At the heart of this lies an issue with accountability. After almost 7 years of austerity in which local authorities and other public bodies have been forced to shed staff and knowledge – the chances of holding large, more-or-less monopoly-holding companies to account for their conduct are slim. In fact key institutions like the Audit Commission have been dispensed with altogether, only compounding this issue further.
Aside from this, it’s hard to believe that many PFI deals are good value, simply because the government can always borrow at lower rates than private firms. As economist Simon Wren-Lewis points out, PFI is the wrong way round as the private sector borrows at a presumably higher cost, pockets any profits and then transfers the risk to the public sector.
Figures from a recent National Audit Office (NAO) report highlight this point. Debt and equity investors of PFIs are estimated to receive a return of between 2–5% above government borrowing. These returns can have a considerable impact on the overall cost of a project. In fact, the NAO analysis shows that private finance procurement resulted in schools and hospitals costing between 40–70% more, than if the costs had been covered via public finance and procurement. With PFI, we are essentially getting 2 schools or hospitals for the price of 3!
A second part of the glorious logic of PFIs is that private firms are inherently more efficient. But is that true? Even the NAO has been unable to tell whether many of these deals are good or not, because the Treasury was unable to come up with a credible account of benefits in terms of savings.

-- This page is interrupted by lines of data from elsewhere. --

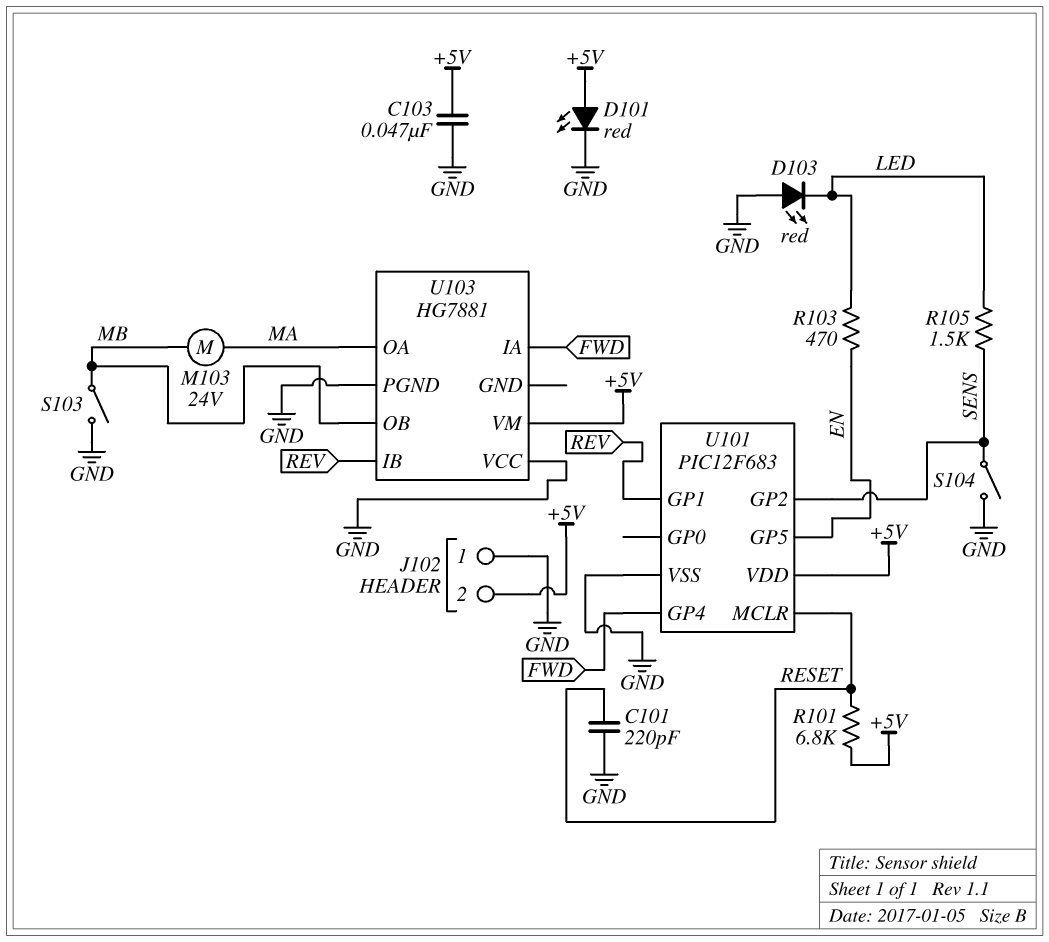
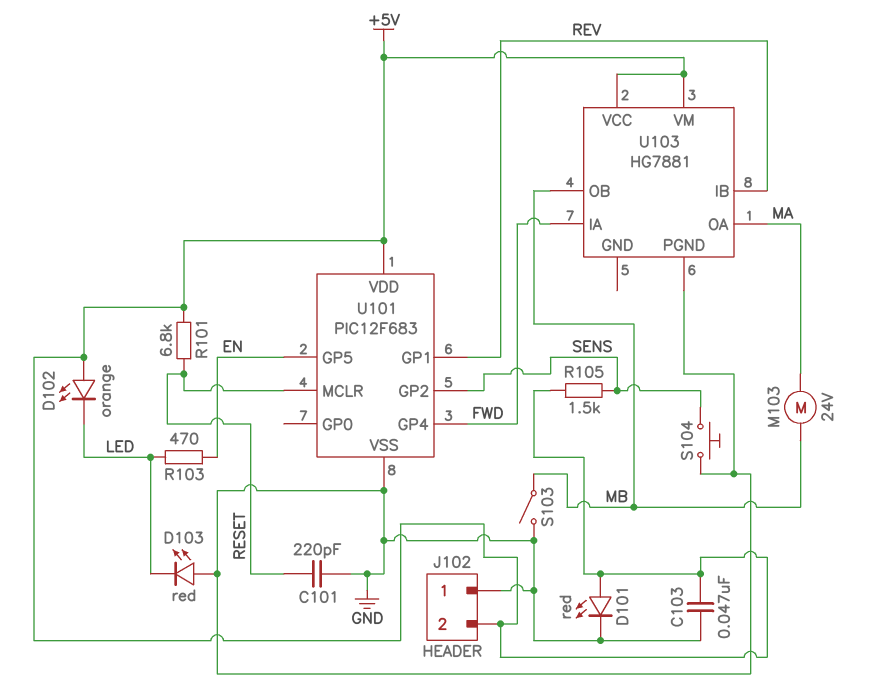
D102: none -> LED orange (A +5V, K LED)
R105: 1.5k (LED, SENS) -> 1.5k (+5V, SENS)
S104: switch (GND, SENS) -> button (GND, SENS)
U103 pin VCC: GND -> +5V

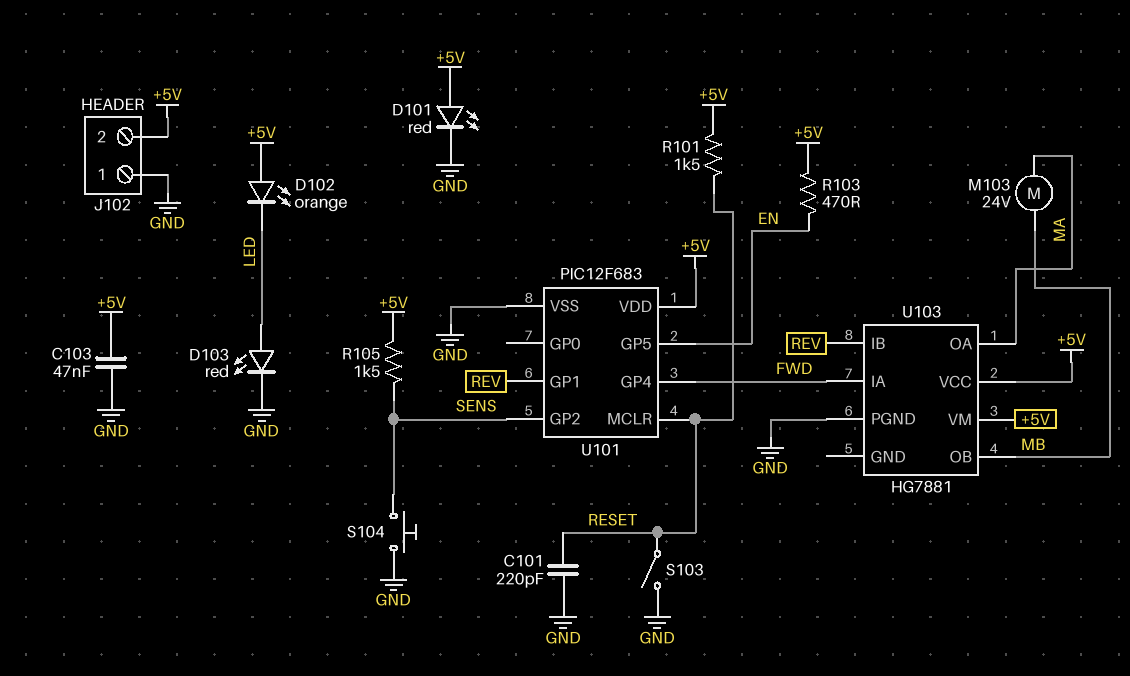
D103: LED red (A GND, K LED) -> LED red (A LED, K GND)
R101: 6.8k (+5V, RESET) -> 1.5k (+5V, RESET)
R103: 470 (EN, LED) -> 470 (+5V, EN)
S103: switch (GND, MB) -> switch (GND, RESET)

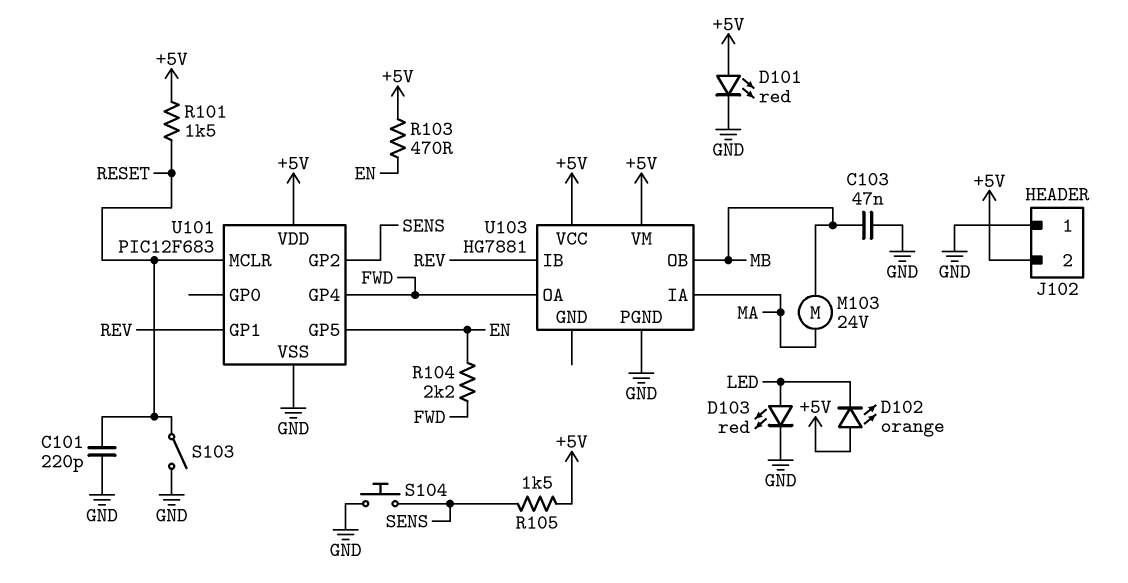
C103: 47nF (+5V, GND) -> 47nF (GND, MB)
R104: none -> 2.2k (EN, FWD)
U103 pin IA: FWD -> MA
U103 pin OA: MA -> FWD

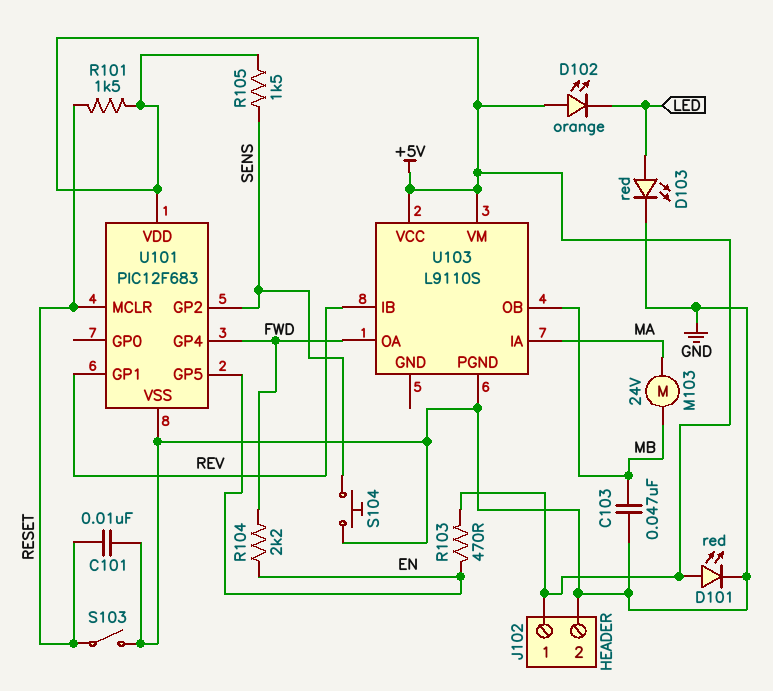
C101: 220pF (GND, RESET) -> 10nF (GND, RESET)
J102 pin 1: GND -> +5V
J102 pin 2: +5V -> GND
U103: HG7881 -> L9110S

But whether any of the PFI logic stands up or not, the NAO report concludes that public bodies are now locked into £199 billion of future charges due to the existing 700 or so operational deals.
“While the financial risk technically sits in the private sector with PFI… if a company like Carillion is unable to meet the necessary repayments, these debts are effectively transferred to the taxpayer.”
Add to that the cost of bloated CEO salaries and bonuses, the transfer of value to shareholders, the probable elaborate ‘tax planning’ by the outsourcing firms, the financialisation and selling-on of the assets to wring further value out of them and you’re left with a level of risk and precarity that school children and hospital patients really shouldn’t be exposed to.
It’s also easy to see why firms like Carillion want to be the bankers as well as the builders. If you lend and collect repayments, then you can make even more of the opportunities afforded by financial markets – you can play with taxpayers’ money. But there is nothing inexorable about PFI. It was a political choice based on an ideological predilection for private-sector-everything; other options are available.
The mutant children of PFI are already stalking the public sector landscape. Because local authorities aren’t able to borrow much themselves, they are now setting up their own third-party investment vehicles to access the roulette wheel of international financial markets themselves. Here, lie more disasters waiting to happen.
Hospitals and schools, public housing, railway lines and roads will almost certainly be built by private firms. But if borrowing can be done for less by the state, and if the risk will ultimately fall on the shoulders of public bodies anyway, PFI should be consigned to history. We are already saddled with repayments to private firms which amounted to £10.3 billion in 2016/17. That’s enough.